Please return every line in the following data that includes the string "propriétés".

(Excerpts from a dataset)
-=-=-
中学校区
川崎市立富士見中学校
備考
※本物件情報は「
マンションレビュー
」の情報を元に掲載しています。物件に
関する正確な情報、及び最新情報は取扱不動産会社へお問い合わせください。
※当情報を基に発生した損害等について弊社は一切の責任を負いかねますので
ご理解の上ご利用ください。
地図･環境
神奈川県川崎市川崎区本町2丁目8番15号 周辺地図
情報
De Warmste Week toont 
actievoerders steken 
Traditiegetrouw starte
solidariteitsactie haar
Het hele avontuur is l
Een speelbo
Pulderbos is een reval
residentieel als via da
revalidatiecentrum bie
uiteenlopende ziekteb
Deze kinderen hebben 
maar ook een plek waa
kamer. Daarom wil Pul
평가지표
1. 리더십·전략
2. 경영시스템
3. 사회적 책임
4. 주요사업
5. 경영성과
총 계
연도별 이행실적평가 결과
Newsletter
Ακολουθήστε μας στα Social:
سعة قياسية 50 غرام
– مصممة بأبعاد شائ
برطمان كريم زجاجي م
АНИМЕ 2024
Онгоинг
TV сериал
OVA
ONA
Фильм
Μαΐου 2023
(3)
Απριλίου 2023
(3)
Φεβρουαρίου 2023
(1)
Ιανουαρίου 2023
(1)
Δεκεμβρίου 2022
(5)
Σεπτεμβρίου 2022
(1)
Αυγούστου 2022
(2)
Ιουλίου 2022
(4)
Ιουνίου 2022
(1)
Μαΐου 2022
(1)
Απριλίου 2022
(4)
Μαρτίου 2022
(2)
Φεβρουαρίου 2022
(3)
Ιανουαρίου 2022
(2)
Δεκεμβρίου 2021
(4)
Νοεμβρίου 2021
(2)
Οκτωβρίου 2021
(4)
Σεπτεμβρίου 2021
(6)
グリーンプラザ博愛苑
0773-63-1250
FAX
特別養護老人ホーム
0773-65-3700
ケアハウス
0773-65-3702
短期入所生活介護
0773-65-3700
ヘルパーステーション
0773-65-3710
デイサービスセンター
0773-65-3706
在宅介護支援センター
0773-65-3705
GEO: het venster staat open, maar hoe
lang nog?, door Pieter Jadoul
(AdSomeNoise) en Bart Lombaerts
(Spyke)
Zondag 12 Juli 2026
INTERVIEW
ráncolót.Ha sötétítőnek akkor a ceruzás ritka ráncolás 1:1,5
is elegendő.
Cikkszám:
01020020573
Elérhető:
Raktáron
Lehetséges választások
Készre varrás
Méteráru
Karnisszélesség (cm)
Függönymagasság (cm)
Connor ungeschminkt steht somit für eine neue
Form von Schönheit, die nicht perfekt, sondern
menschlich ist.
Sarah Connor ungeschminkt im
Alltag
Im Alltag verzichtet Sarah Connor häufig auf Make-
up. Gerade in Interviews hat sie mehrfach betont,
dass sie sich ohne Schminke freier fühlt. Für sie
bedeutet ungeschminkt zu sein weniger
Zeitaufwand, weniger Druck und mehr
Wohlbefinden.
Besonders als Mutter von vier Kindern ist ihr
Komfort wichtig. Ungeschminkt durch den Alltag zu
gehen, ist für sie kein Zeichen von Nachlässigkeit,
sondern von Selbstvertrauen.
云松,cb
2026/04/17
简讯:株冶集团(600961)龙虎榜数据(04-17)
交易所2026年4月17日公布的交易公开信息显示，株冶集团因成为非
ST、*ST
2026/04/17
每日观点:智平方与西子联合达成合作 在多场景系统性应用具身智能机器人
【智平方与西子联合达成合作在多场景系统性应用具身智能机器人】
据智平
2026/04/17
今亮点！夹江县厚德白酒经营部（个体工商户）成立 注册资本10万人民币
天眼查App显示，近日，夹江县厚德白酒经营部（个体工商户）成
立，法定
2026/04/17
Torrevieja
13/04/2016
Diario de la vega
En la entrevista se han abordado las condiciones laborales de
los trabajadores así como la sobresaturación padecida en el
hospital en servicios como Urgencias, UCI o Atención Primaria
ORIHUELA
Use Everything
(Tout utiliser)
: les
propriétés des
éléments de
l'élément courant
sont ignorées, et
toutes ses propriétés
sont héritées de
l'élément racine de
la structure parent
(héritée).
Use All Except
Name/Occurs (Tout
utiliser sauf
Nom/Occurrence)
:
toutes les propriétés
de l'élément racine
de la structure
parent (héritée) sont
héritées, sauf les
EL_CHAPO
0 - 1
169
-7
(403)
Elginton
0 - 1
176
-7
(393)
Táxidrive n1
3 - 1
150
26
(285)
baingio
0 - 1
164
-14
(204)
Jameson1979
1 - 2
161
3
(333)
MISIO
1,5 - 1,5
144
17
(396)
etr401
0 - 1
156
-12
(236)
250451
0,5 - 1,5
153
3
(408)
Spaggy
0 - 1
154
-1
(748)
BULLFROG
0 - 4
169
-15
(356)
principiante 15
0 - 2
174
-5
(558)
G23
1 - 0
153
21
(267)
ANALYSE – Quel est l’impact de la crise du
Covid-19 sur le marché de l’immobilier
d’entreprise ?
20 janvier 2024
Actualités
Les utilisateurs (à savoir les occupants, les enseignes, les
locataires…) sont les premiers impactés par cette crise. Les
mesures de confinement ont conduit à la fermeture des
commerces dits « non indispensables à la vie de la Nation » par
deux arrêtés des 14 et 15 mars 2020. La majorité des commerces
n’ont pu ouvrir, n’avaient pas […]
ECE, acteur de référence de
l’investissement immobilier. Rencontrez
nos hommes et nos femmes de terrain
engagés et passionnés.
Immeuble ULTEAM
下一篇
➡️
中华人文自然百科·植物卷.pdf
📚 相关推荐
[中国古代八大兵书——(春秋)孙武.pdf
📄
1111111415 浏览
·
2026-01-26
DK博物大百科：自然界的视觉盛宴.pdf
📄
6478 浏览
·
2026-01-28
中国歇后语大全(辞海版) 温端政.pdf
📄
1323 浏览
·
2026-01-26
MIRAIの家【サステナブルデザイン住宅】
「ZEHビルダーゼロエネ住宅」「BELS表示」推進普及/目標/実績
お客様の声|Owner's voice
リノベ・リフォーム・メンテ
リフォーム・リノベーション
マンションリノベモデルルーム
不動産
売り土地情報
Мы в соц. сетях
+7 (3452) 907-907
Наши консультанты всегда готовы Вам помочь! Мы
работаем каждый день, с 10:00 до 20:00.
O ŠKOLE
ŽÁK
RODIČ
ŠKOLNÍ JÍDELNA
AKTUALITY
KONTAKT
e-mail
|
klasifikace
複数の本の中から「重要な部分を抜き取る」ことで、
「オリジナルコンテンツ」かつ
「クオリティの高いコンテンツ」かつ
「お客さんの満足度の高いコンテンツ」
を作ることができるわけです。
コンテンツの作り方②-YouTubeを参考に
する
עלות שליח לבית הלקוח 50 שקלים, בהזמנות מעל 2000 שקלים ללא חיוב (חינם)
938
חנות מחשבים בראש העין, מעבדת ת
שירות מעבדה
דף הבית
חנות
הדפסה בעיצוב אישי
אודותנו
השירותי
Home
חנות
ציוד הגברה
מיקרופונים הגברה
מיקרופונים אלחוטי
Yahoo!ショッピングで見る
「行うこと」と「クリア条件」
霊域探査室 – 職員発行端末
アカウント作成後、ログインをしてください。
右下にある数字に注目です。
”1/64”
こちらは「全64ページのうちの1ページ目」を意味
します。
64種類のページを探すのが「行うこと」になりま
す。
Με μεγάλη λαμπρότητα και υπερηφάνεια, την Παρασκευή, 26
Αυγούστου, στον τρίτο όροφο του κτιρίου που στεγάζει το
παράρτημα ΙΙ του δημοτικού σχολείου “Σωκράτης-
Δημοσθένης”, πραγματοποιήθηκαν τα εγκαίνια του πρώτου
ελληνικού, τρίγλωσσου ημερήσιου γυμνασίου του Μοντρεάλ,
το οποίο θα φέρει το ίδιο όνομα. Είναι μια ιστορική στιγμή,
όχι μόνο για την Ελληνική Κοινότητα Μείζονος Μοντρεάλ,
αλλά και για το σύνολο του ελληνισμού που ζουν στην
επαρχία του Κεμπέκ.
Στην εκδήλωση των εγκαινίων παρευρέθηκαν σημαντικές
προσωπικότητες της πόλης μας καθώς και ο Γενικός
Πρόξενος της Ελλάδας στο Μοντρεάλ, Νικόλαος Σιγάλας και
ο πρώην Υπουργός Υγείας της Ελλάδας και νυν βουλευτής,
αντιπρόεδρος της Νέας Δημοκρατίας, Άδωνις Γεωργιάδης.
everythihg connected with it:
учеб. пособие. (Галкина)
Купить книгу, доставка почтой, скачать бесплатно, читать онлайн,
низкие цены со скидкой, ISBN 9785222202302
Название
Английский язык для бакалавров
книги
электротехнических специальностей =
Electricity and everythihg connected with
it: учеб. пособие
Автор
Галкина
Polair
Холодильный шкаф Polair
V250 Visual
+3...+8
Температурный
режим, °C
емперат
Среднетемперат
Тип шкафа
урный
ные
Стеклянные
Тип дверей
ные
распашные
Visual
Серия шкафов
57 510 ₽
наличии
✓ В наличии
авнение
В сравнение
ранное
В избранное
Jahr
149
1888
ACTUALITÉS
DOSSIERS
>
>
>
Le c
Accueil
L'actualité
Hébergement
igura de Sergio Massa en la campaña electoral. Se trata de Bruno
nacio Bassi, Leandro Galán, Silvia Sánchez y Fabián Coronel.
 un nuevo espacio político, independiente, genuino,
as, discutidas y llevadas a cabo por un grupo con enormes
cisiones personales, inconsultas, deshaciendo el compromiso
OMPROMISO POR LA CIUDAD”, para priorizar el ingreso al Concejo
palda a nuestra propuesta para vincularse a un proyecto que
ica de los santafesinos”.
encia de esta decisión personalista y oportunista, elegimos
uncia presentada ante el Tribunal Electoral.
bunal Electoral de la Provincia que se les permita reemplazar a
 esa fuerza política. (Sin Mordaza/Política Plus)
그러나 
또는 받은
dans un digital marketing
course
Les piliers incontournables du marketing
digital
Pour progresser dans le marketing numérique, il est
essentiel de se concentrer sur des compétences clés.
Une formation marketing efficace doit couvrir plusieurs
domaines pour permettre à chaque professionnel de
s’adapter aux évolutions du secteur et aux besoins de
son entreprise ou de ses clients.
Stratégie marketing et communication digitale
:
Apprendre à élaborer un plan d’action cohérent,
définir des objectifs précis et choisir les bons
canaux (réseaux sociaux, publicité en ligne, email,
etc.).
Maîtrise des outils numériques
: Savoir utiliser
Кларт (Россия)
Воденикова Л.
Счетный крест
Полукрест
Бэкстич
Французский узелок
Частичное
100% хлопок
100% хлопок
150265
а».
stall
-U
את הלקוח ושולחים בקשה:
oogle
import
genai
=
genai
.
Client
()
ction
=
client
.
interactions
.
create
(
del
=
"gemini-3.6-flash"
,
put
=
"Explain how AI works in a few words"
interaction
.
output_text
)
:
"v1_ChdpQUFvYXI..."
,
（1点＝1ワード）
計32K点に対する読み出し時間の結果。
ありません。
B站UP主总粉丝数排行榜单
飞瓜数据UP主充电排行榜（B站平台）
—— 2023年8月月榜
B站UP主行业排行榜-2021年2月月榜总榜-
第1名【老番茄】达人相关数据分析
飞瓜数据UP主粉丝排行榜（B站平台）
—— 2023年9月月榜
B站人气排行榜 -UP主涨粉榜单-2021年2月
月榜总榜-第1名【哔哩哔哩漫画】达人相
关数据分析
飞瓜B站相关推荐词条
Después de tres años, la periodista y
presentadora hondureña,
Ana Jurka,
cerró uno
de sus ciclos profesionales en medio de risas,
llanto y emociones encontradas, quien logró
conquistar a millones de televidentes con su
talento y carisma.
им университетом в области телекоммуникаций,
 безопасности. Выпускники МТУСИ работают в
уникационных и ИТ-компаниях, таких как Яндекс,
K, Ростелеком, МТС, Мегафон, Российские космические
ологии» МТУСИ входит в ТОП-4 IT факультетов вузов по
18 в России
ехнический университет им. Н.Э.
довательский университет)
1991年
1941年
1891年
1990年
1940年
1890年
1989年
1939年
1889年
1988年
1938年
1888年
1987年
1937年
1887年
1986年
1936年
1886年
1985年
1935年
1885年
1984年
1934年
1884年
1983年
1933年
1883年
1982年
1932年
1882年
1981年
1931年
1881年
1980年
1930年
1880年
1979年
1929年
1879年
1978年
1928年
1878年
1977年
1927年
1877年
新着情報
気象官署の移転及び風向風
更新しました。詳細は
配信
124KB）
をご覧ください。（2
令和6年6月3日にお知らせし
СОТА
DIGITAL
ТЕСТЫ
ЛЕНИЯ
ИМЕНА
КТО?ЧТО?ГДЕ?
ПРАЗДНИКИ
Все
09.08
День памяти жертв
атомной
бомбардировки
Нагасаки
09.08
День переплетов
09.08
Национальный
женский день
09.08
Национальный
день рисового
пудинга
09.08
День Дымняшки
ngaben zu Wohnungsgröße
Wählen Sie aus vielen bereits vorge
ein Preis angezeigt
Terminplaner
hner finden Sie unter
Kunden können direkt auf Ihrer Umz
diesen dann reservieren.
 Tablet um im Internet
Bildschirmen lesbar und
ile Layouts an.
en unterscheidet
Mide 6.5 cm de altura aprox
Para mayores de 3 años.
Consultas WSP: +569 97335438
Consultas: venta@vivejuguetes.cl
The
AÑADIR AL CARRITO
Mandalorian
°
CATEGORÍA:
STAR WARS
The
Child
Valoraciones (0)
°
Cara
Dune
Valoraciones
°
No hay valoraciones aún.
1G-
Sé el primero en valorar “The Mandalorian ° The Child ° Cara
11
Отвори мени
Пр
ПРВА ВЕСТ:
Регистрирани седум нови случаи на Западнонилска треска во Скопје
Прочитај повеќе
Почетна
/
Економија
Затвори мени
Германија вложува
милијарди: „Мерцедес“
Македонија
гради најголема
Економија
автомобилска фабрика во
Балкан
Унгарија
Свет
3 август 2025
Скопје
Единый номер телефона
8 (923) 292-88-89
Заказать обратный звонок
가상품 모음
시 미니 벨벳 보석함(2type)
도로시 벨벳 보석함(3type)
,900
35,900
-=-=-
RESPONSE ▸
propriétés des
toutes ses propriétés
toutes les propriétés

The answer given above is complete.